What you will do
What you write must match the records exactly, except for the images, which are left out.

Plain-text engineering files
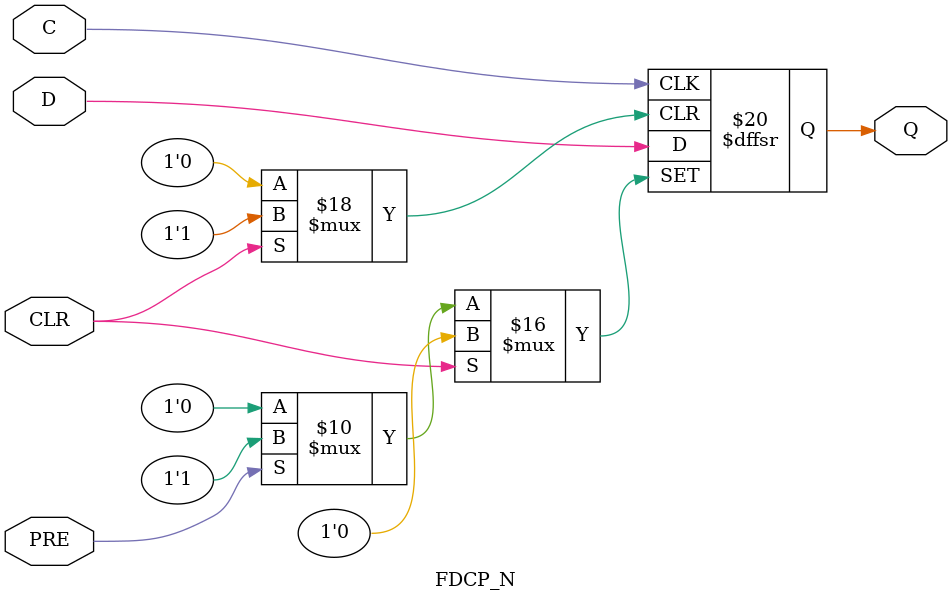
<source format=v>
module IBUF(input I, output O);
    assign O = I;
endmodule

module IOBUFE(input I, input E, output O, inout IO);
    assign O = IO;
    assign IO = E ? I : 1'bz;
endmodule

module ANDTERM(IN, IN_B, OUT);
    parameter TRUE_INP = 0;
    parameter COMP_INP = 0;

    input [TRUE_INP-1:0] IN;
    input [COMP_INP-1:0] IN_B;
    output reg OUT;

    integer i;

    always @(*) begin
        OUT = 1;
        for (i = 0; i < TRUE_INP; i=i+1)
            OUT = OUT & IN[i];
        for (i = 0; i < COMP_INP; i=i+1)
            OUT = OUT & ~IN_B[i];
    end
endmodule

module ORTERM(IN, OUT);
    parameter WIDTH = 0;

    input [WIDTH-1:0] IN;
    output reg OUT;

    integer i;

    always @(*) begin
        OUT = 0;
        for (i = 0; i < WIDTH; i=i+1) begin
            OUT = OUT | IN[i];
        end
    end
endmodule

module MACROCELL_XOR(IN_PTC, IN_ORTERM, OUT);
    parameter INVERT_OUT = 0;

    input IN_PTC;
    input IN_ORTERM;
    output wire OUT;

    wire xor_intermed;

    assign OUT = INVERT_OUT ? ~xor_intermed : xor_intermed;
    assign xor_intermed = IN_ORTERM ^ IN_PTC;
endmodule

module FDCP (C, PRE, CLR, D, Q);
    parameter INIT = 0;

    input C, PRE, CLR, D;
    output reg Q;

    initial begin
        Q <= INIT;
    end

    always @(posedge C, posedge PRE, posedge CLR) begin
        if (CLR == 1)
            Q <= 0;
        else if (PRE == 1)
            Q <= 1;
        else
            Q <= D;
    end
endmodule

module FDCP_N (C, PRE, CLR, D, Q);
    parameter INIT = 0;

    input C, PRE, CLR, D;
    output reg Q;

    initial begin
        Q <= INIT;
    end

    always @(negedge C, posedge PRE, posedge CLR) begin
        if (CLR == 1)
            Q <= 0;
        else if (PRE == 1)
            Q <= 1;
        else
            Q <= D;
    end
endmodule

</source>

Answer below
<source format=v>
module IBUF(input I, output O);
    assign O = I;
endmodule

module IOBUFE(input I, input E, output O, inout IO);
    assign O = IO;
    assign IO = E ? I : 1'bz;
endmodule

module ANDTERM(IN, IN_B, OUT);
    parameter TRUE_INP = 0;
    parameter COMP_INP = 0;

    input [TRUE_INP-1:0] IN;
    input [COMP_INP-1:0] IN_B;
    output reg OUT;

    integer i;

    always @(*) begin
        OUT = 1;
        for (i = 0; i < TRUE_INP; i=i+1)
            OUT = OUT & IN[i];
        for (i = 0; i < COMP_INP; i=i+1)
            OUT = OUT & ~IN_B[i];
    end
endmodule

module ORTERM(IN, OUT);
    parameter WIDTH = 0;

    input [WIDTH-1:0] IN;
    output reg OUT;

    integer i;

    always @(*) begin
        OUT = 0;
        for (i = 0; i < WIDTH; i=i+1) begin
            OUT = OUT | IN[i];
        end
    end
endmodule

module MACROCELL_XOR(IN_PTC, IN_ORTERM, OUT);
    parameter INVERT_OUT = 0;

    input IN_PTC;
    input IN_ORTERM;
    output wire OUT;

    wire xor_intermed;

    assign OUT = INVERT_OUT ? ~xor_intermed : xor_intermed;
    assign xor_intermed = IN_ORTERM ^ IN_PTC;
endmodule

module FDCP (C, PRE, CLR, D, Q);
    parameter INIT = 0;

    input C, PRE, CLR, D;
    output reg Q;

    initial begin
        Q <= INIT;
    end

    always @(posedge C, posedge PRE, posedge CLR) begin
        if (CLR == 1)
            Q <= 0;
        else if (PRE == 1)
            Q <= 1;
        else
            Q <= D;
    end
endmodule

module FDCP_N (C, PRE, CLR, D, Q);
    parameter INIT = 0;

    input C, PRE, CLR, D;
    output reg Q;

    initial begin
        Q <= INIT;
    end

    always @(negedge C, posedge PRE, posedge CLR) begin
        if (CLR == 1)
            Q <= 0;
        else if (PRE == 1)
            Q <= 1;
        else
            Q <= D;
    end
endmodule

</source>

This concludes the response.